Figure 1.5 – Sample control loop – maintaining the temperature of a pot of water

Based on the preceding figure, what we want is a constant temperature in the pot of water. The valve controls the heat produced by the fire, which warms the pot of water. The temperature sensor detects whether the water is too cold, too hot, or just right. The controller uses this information to control the valve for more heat. This type of schema is called a closed loop control system.

You can think of this also in terms of a process. We start the process, and then get feedback to show our progress so that we know when to stop or modify the process. We could be doing speed control, where we need the robot to move at a specific speed, or pointing control, where the robot aims or turns in a specific direction.

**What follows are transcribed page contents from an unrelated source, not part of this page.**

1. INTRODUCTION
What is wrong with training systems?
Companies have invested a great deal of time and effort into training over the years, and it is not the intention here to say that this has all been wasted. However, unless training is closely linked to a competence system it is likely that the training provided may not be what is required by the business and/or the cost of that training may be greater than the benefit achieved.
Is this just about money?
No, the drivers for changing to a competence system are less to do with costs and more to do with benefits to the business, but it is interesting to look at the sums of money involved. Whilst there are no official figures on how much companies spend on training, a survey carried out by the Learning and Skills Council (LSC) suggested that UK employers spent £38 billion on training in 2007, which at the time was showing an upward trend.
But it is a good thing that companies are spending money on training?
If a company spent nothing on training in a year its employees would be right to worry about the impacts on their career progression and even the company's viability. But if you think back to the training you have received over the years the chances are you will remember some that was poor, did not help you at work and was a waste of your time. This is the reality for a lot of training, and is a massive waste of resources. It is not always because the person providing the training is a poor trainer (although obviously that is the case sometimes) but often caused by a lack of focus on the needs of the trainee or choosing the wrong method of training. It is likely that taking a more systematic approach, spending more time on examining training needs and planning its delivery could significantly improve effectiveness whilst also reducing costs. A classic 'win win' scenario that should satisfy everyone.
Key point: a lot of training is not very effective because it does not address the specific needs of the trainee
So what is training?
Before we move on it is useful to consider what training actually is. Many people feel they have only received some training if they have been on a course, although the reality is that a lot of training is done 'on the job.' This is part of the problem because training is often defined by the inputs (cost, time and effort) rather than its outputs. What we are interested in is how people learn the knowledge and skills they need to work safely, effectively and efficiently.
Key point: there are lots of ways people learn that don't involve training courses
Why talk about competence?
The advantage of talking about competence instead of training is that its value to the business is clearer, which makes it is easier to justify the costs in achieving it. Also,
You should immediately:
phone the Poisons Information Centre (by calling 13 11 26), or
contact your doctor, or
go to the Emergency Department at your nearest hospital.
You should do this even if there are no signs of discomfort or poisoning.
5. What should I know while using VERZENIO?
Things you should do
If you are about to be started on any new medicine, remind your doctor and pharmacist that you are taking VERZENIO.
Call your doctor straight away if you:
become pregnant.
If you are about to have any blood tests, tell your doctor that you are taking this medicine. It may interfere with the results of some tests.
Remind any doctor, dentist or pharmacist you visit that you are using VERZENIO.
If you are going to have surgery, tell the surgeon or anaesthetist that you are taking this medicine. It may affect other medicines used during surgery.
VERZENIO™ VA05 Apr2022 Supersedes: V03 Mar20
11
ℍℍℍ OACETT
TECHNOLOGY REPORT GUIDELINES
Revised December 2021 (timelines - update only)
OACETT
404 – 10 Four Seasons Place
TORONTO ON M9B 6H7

Let’s look at another example. We have a robot with a self-charging docking station, with a set of light-emitting diodes (LEDs) on the top as an optical target. We want the robot to drive straight into the docking station. We use the camera to see the target LEDs on the docking station. The camera generates an error signal, which is used to guide the robot toward the LEDs. The distance between the LEDs also gives us a rough range to the dock. This process is illustrated in the following figure:

Figure 1.6 – Target tracking for a self-docking charging station

Let’s understand this in some more detail:

Let’s say that the LEDs in the figure are off to the left of the center 50% and the distance from the robot to the target is 3 feet (1 m). We send that information through a control loop to the motors – turn left a bit and drive forward a bit.
We then check again, and the LEDs are closer to the center (40%) and the distance to the target is 2.9 feet or 90 cm. Our error signal is a bit less, and the distance is a bit less. We’ll have to develop a scaling factor to determine how many pixels equate to how much turn rate, which is measured as a percentage of full power. Since we are using a fixed camera and lens, this will be a constant.
Now we send a slower turn and a slower movement to the motors this update cycle. We end up exactly in the center and come to zero speed just as we touch the docking station.

For those people currently saying, “But if you use a PID controller …”, yes, you are correct – you also know that I’ve just described a P or proportional control scheme. We can add more bells and whistles to help prevent the robot from overshooting or undershooting the target due to its own weight and inertia and to damp out oscillations caused by those overshoots.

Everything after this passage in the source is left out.